> What this task involves
Please return the data word for word and leave out any picture it contains.

Excerpted records section start

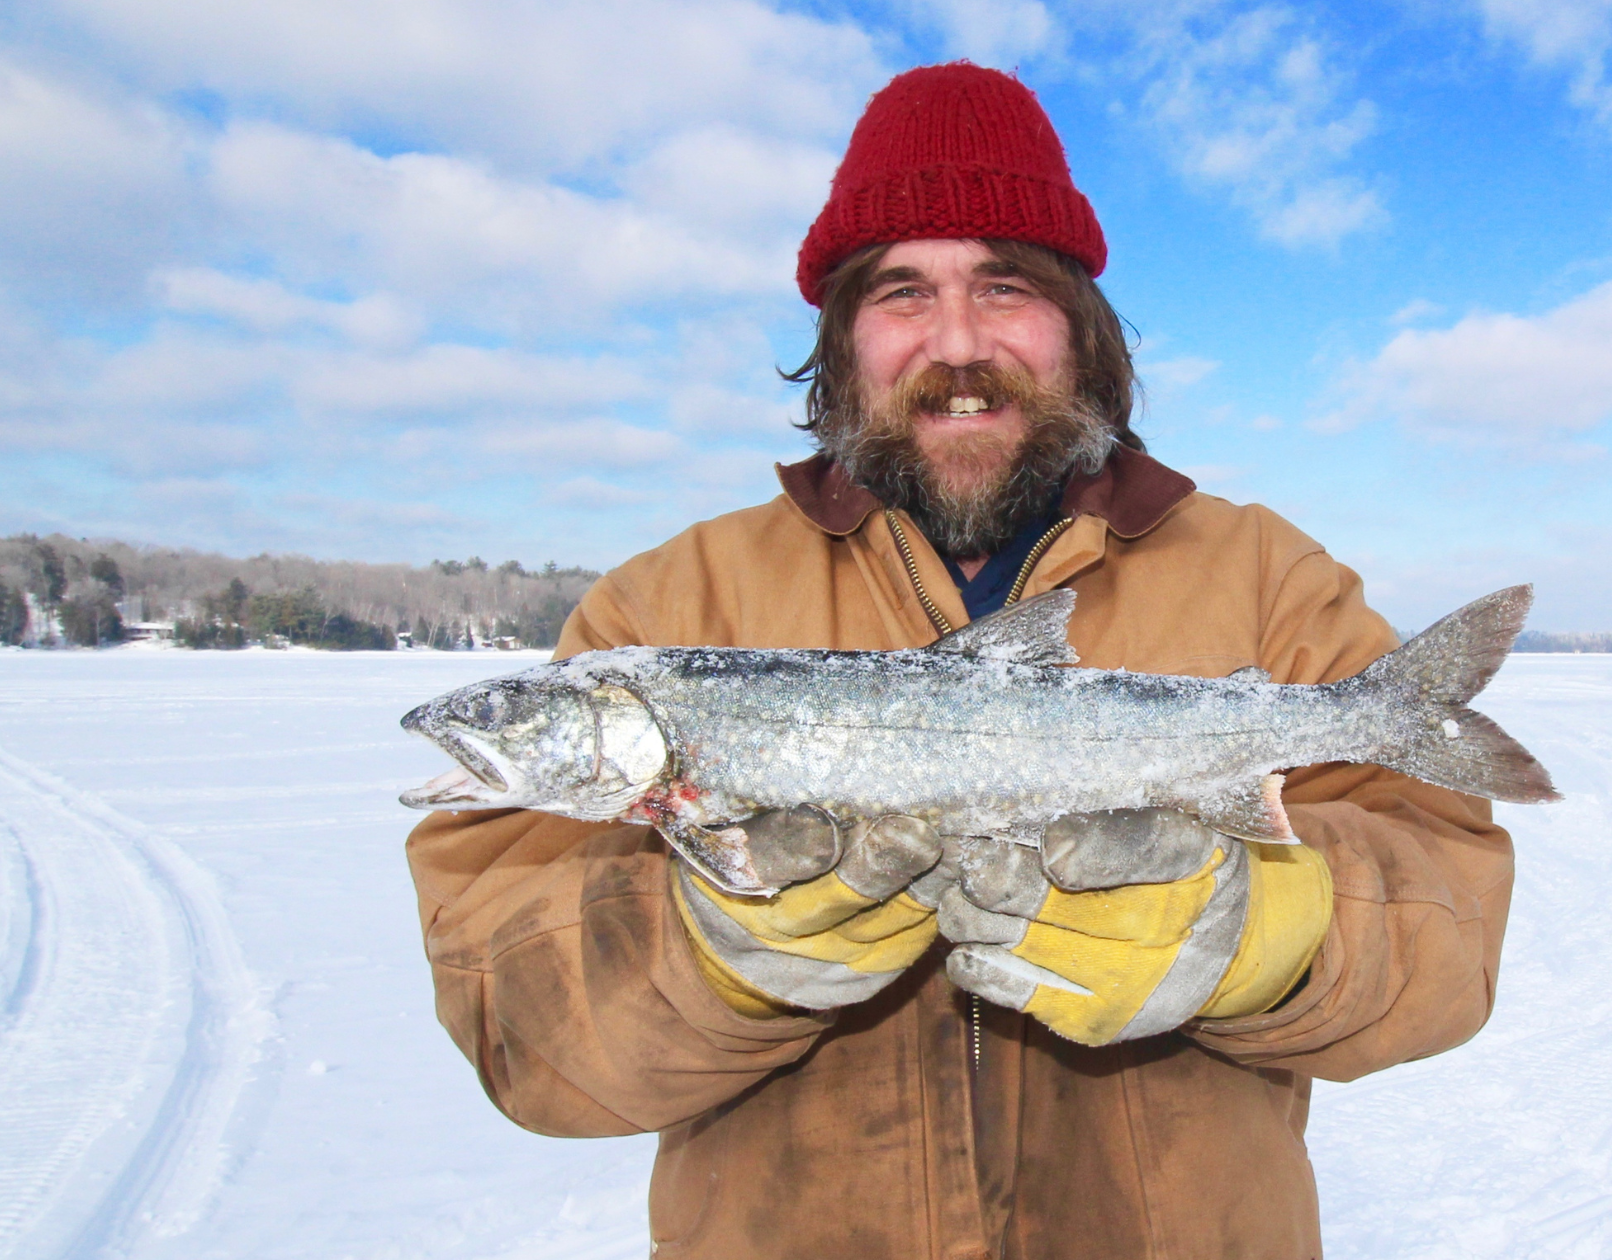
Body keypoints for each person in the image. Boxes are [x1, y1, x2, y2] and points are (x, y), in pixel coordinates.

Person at [405, 62, 1514, 1260]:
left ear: (1081, 328)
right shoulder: (664, 601)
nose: (958, 342)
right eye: (899, 292)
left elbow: (1450, 939)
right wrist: (701, 956)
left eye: (1004, 285)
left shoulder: (1262, 574)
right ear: (840, 343)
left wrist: (1271, 937)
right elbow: (518, 1036)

Excerpted records section end

> Exercise response
Body keypoints for each person in the image. Boxes are [x1, y1, x2, y2] and points are (x, y), in pixel coordinates.

Person at [405, 62, 1514, 1260]:
left ear: (1081, 328)
right shoulder: (664, 601)
nose: (958, 342)
right eye: (899, 292)
left elbow: (1450, 939)
right wrist: (701, 956)
left eye: (1004, 285)
left shoulder: (1262, 574)
right ear: (840, 343)
left wrist: (1271, 937)
right elbow: (518, 1036)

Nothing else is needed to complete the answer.